The data Block Start

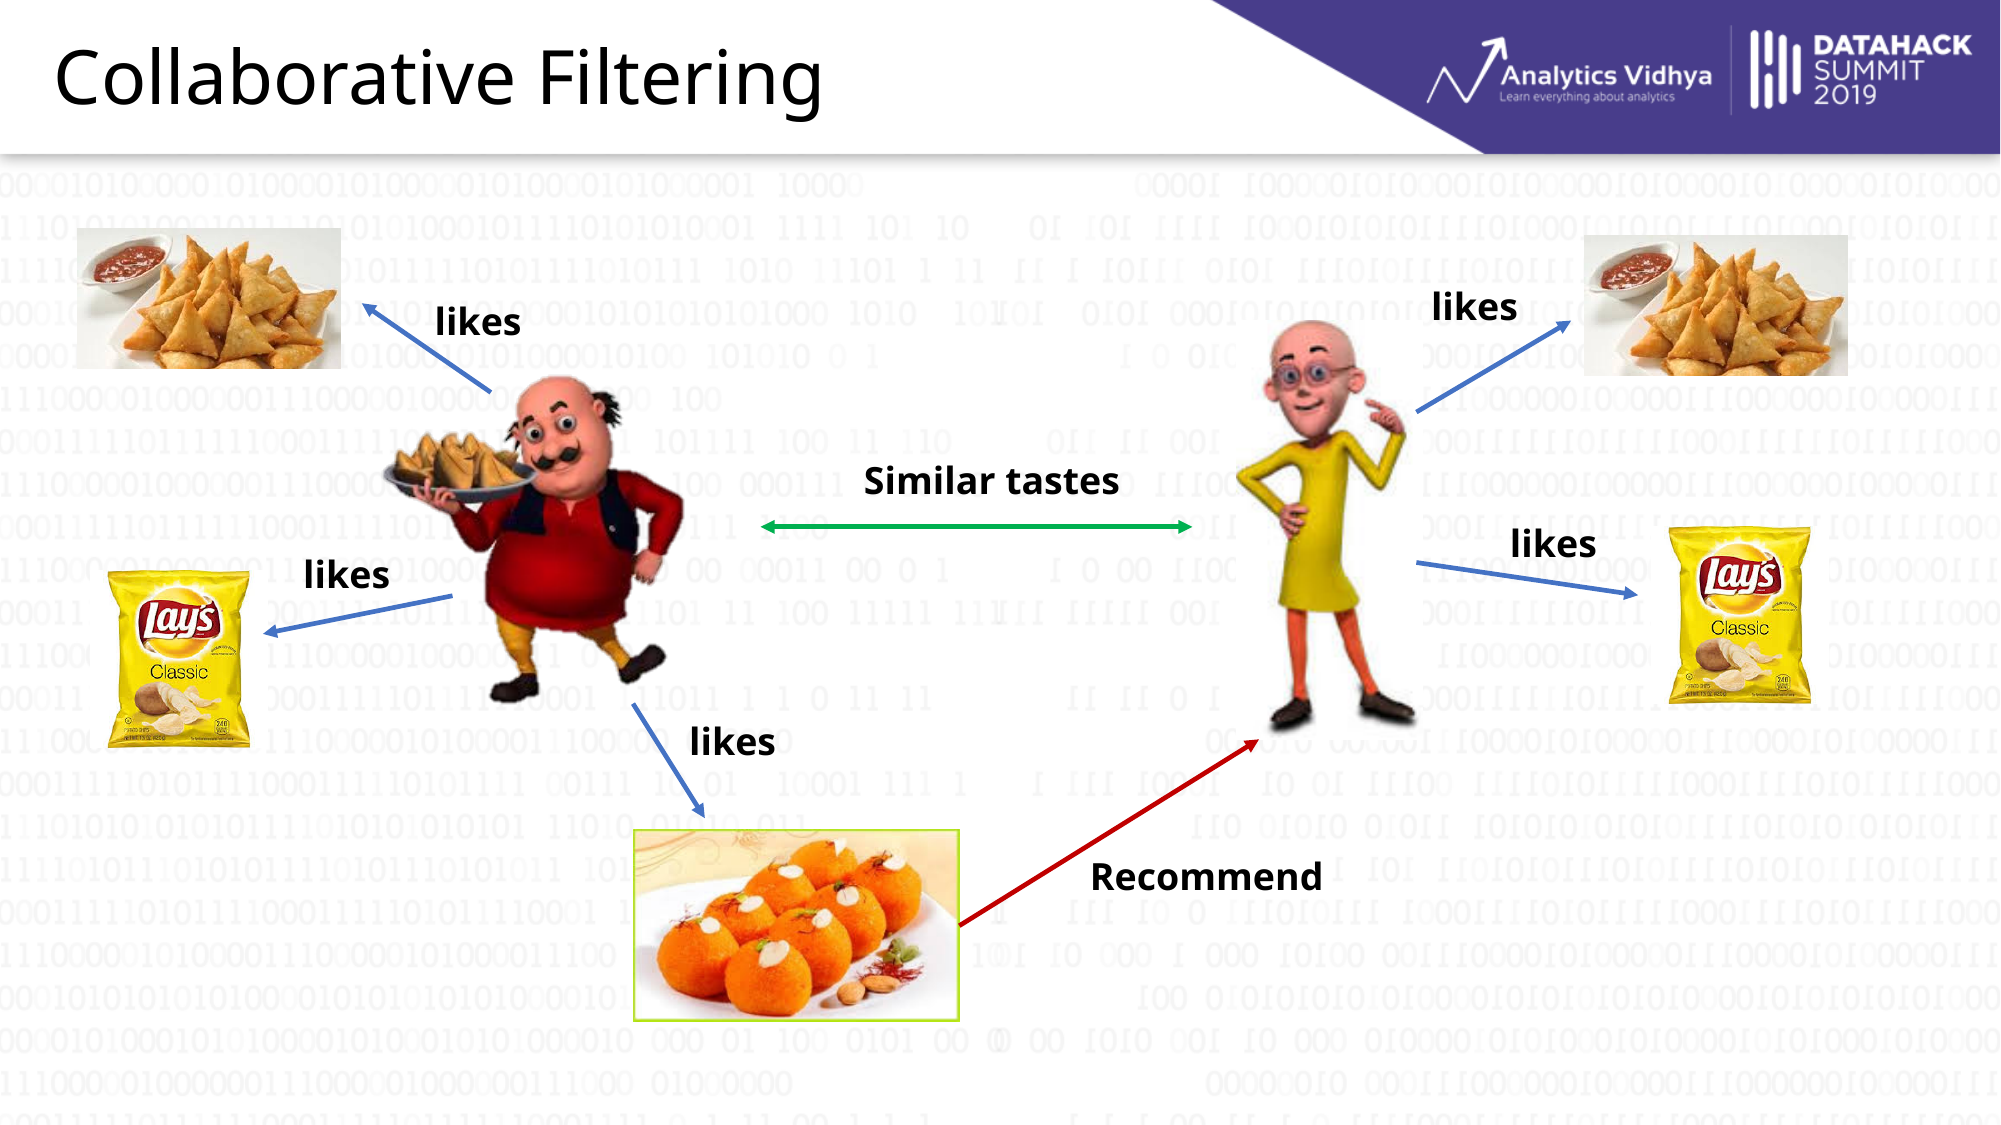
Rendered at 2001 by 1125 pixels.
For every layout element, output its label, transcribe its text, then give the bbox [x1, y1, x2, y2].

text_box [262, 595, 453, 634]
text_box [1416, 562, 1639, 596]
text_box Collaborative Filtering [38, 32, 1764, 174]
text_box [1416, 320, 1572, 413]
picture [0, 0, 2001, 1125]
text_box likes [705, 710, 804, 771]
text_box likes [288, 543, 368, 595]
text_box likes [419, 290, 549, 351]
text_box likes [1495, 513, 1625, 562]
text_box Similar tastes [849, 449, 1151, 510]
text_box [361, 303, 491, 393]
text_box likes [1416, 275, 1546, 320]
text_box Recommend [1260, 845, 1341, 906]
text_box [959, 739, 1260, 926]
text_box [632, 703, 705, 819]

The data Block End

To-do item
All of the entries, apart from the pictures, must be returned exactly.

Answer for the task
Rendered at 2001 by 1125 pixels.
For every layout element, output its label, transcribe its text, then give the bbox [x1, y1, x2, y2].

text_box [262, 595, 453, 634]
text_box [1416, 562, 1639, 596]
text_box Collaborative Filtering [38, 32, 1764, 174]
text_box [1416, 320, 1572, 413]
picture [0, 0, 2001, 1125]
text_box likes [705, 710, 804, 771]
text_box likes [288, 543, 368, 595]
text_box likes [419, 290, 549, 351]
text_box likes [1495, 513, 1625, 562]
text_box Similar tastes [849, 449, 1151, 510]
text_box [361, 303, 491, 393]
text_box likes [1416, 275, 1546, 320]
text_box Recommend [1260, 845, 1341, 906]
text_box [959, 739, 1260, 926]
text_box [632, 703, 705, 819]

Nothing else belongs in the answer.